Task description: Copy the whole listing below exactly.

----- Data to process -----

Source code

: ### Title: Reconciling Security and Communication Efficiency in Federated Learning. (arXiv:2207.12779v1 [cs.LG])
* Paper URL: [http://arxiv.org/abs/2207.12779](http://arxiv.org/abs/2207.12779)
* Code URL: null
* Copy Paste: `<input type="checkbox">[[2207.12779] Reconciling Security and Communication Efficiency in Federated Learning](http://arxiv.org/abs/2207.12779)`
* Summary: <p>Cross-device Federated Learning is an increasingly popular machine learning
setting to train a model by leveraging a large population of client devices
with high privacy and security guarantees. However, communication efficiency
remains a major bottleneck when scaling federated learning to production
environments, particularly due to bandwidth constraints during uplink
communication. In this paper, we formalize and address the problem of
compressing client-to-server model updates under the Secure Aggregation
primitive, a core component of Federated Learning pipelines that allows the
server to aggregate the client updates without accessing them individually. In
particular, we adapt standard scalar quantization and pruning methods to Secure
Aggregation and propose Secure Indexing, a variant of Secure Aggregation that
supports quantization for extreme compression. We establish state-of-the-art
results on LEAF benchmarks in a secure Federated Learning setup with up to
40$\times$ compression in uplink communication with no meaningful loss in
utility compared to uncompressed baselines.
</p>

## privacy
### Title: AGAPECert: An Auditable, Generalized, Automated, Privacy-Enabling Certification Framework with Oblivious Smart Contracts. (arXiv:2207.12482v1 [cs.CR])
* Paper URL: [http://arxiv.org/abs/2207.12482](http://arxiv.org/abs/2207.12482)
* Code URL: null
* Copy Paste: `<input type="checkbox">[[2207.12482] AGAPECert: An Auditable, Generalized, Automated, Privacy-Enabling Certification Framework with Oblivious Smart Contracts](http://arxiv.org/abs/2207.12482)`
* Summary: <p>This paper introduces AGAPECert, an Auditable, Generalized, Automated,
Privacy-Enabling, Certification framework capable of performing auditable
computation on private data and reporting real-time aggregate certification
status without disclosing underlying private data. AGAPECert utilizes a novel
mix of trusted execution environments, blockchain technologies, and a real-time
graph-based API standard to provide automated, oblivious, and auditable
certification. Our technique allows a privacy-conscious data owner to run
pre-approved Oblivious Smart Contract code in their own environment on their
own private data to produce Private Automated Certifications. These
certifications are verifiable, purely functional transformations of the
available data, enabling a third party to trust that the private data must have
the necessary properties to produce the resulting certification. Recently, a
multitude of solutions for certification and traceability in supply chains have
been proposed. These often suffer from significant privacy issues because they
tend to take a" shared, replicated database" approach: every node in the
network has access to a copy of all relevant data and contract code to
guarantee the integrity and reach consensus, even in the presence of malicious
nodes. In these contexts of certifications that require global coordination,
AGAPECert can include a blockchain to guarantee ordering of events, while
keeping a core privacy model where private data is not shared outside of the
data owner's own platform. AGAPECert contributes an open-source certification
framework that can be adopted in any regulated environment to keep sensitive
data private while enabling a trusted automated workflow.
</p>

-----

Response to this exercise:
Source code

: ### Title: Reconciling Security and Communication Efficiency in Federated Learning. (arXiv:2207.12779v1 [cs.LG])
* Paper URL: [http://arxiv.org/abs/2207.12779](http://arxiv.org/abs/2207.12779)
* Code URL: null
* Copy Paste: `<input type="checkbox">[[2207.12779] Reconciling Security and Communication Efficiency in Federated Learning](http://arxiv.org/abs/2207.12779)`
* Summary: <p>Cross-device Federated Learning is an increasingly popular machine learning
setting to train a model by leveraging a large population of client devices
with high privacy and security guarantees. However, communication efficiency
remains a major bottleneck when scaling federated learning to production
environments, particularly due to bandwidth constraints during uplink
communication. In this paper, we formalize and address the problem of
compressing client-to-server model updates under the Secure Aggregation
primitive, a core component of Federated Learning pipelines that allows the
server to aggregate the client updates without accessing them individually. In
particular, we adapt standard scalar quantization and pruning methods to Secure
Aggregation and propose Secure Indexing, a variant of Secure Aggregation that
supports quantization for extreme compression. We establish state-of-the-art
results on LEAF benchmarks in a secure Federated Learning setup with up to
40$\times$ compression in uplink communication with no meaningful loss in
utility compared to uncompressed baselines.
</p>

## privacy
### Title: AGAPECert: An Auditable, Generalized, Automated, Privacy-Enabling Certification Framework with Oblivious Smart Contracts. (arXiv:2207.12482v1 [cs.CR])
* Paper URL: [http://arxiv.org/abs/2207.12482](http://arxiv.org/abs/2207.12482)
* Code URL: null
* Copy Paste: `<input type="checkbox">[[2207.12482] AGAPECert: An Auditable, Generalized, Automated, Privacy-Enabling Certification Framework with Oblivious Smart Contracts](http://arxiv.org/abs/2207.12482)`
* Summary: <p>This paper introduces AGAPECert, an Auditable, Generalized, Automated,
Privacy-Enabling, Certification framework capable of performing auditable
computation on private data and reporting real-time aggregate certification
status without disclosing underlying private data. AGAPECert utilizes a novel
mix of trusted execution environments, blockchain technologies, and a real-time
graph-based API standard to provide automated, oblivious, and auditable
certification. Our technique allows a privacy-conscious data owner to run
pre-approved Oblivious Smart Contract code in their own environment on their
own private data to produce Private Automated Certifications. These
certifications are verifiable, purely functional transformations of the
available data, enabling a third party to trust that the private data must have
the necessary properties to produce the resulting certification. Recently, a
multitude of solutions for certification and traceability in supply chains have
been proposed. These often suffer from significant privacy issues because they
tend to take a" shared, replicated database" approach: every node in the
network has access to a copy of all relevant data and contract code to
guarantee the integrity and reach consensus, even in the presence of malicious
nodes. In these contexts of certifications that require global coordination,
AGAPECert can include a blockchain to guarantee ordering of events, while
keeping a core privacy model where private data is not shared outside of the
data owner's own platform. AGAPECert contributes an open-source certification
framework that can be adopted in any regulated environment to keep sensitive
data private while enabling a trusted automated workflow.
</p>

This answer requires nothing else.